We have identified four main elements to developing an organisation’s culture
1. Structures and Procedures

This area describes the overall design of the organisation, the reporting structures within it, and the nature of the individual roles/responsibilities throughout. These factors differ significantly across organisations and impact the responsibility for and speed of decision making and the efficacy of information flow within the organisation.  This dimension incorporates the hard aspects of an organisations culture and its policies and procedures for:

  • Setting targets
  • Measuring and rewarding performance
  • Helping people to learn/develop
  • Formal channels available for communication
2.  Communications and Information Management

This is concerned with the interchange of information and ideas and determines how effectively information flows up, down, and across the company.  Important aspects include information about business targets, performance measures, performance feedback, and changes to ways of working as well as the ways in which successes are acknowledged and people’s contributions recognised.

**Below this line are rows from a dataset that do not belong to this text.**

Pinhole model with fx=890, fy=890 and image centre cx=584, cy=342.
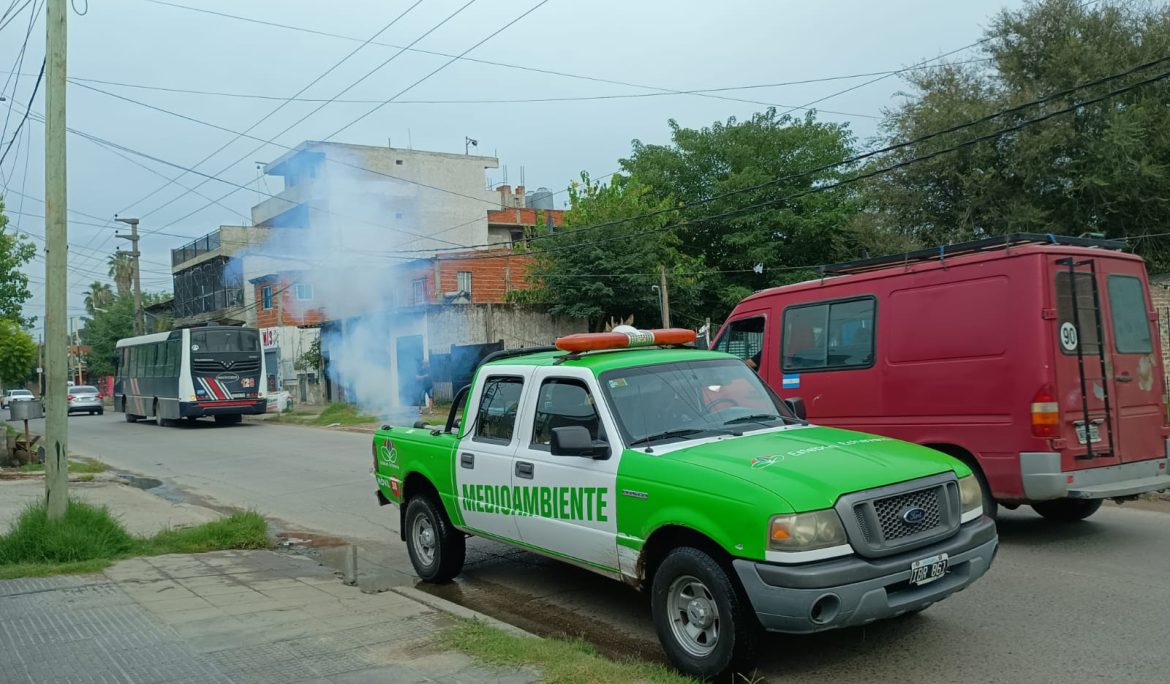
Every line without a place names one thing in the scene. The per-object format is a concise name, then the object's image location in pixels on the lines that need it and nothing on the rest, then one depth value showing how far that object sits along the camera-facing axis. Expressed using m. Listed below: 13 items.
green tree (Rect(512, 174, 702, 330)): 33.25
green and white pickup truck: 4.29
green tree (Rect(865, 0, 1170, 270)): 22.80
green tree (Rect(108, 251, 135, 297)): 82.75
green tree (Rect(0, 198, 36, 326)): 39.28
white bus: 27.03
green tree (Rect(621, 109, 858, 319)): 36.88
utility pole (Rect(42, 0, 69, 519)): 7.90
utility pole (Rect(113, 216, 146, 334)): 42.28
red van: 7.22
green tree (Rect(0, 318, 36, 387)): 27.06
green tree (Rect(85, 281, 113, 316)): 84.56
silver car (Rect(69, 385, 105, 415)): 42.66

It examines the availability of information, access to it in all formats, and communication practices.  It includes the ways in which people exchange views and ideas, solve problems, and are involved in changes to working practices and procedures.

3.  Relationships

This dimension describes the nature of the interactions between people vertically and horizontally across the organisation.  Formal positional power, authority, technical expertise, shared purpose, knowledge, and political influence can define these interactions. People’s relationships at work are characterised by their behaviour towards each other; the things that people say or do or don’t say or do in the workplace.

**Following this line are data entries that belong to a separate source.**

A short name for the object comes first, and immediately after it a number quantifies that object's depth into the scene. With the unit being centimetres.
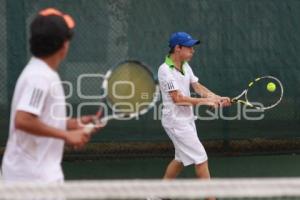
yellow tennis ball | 1104
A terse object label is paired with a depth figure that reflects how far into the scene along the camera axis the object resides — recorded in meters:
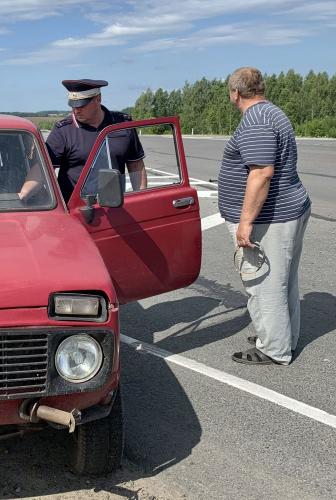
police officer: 5.08
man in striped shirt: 4.79
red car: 3.02
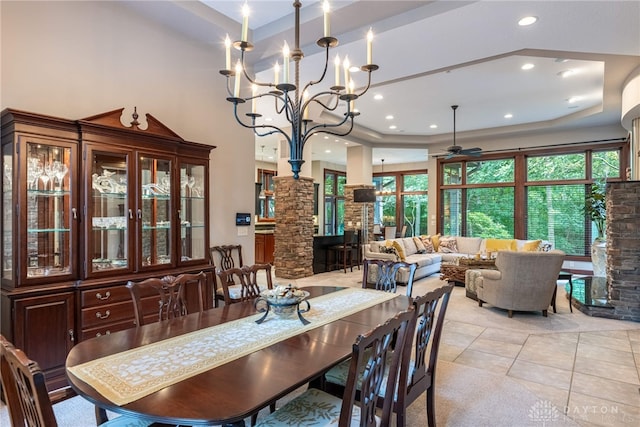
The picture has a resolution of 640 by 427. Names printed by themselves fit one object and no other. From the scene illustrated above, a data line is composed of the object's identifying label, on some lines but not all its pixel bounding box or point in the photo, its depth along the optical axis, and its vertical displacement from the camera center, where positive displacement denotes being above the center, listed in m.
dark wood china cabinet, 2.40 -0.07
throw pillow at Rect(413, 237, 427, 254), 8.52 -0.74
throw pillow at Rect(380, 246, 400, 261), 6.90 -0.70
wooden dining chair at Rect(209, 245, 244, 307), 3.92 -0.49
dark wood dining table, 1.15 -0.63
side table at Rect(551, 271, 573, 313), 4.88 -1.06
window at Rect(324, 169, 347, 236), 13.26 +0.49
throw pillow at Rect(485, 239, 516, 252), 7.80 -0.68
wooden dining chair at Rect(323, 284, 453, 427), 1.80 -0.90
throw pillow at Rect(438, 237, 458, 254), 8.78 -0.78
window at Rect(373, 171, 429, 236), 12.65 +0.51
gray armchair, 4.50 -0.85
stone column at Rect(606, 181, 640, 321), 4.58 -0.48
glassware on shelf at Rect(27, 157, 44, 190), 2.47 +0.31
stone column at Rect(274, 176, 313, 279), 7.28 -0.30
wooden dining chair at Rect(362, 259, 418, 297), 3.03 -0.52
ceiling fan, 6.98 +1.27
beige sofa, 6.95 -0.82
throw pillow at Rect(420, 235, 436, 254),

Across organisations, there are wide variations in the expectations of managers and employees, of themselves and of each other.  These variations are particularly apparent in situations involving performance feedback, employee reward, and recognition.

4.  Style

This captures the least tangible aspects of an organisation’s culture: the informal rules and procedures influencing ‘how we do things around here’.  An organisation’s cultural style is highly influenced by the values and beliefs of its people, both spoken and unspoken.  Style becomes apparent across a range of people-related issues, including:

  • Target setting
  • Performance measurement/feedback
  • Managing change
  • Learning and development and employee communication

The organisation’s style in relation to these issues is unlikely to be described in a staff handbook or to be formalised in any sense but will be understood and recognised by everyone.

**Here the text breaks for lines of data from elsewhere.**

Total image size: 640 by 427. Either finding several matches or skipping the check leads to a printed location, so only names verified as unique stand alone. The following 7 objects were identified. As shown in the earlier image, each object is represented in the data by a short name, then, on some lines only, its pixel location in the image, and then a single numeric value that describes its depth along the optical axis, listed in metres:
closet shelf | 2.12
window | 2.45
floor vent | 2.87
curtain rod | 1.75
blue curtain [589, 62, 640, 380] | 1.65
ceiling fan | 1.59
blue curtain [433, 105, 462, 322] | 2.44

These four dimensions are exhibited across a continuum from a highly traditional ‘command and control’ culture to increasing participation/employee involvement and ultimately mature self-direction or empowerment.

There is no one perfect template for a culture that will work for every organisation.  Some degrees of empowerment is more suitable for some organisations and not others.  However, alignment across the four dimensions appears to be a key factor in influencing how well the overall culture supports the business needs.  If Structures and Procedures reflect a self-directed culture and yet Communication and Information Management are highly traditional, then this is likely to hinder performance.

Understanding the main dimensions contributing to overall culture helps organisations to make the seemingly intangible more tangible.  Simple techniques like focus groups, employee surveys, and structured interviews can be used to assess the current situation against indicators of each of the four dimensions.

The same techniques can be used to describe the desired culture.  ‘Sizing the gap’ in this way helps organisations (and teams) to describe an apparently intangible task – culture change – in concrete terms and provides a ready-made agenda for change.

Now, many years on, Bourton Group still uses this framework, Organisational Culture Profile ™, to help organisations to drive performance improvement through culture change.  Making improvements to culture has become the way to make change sustainable.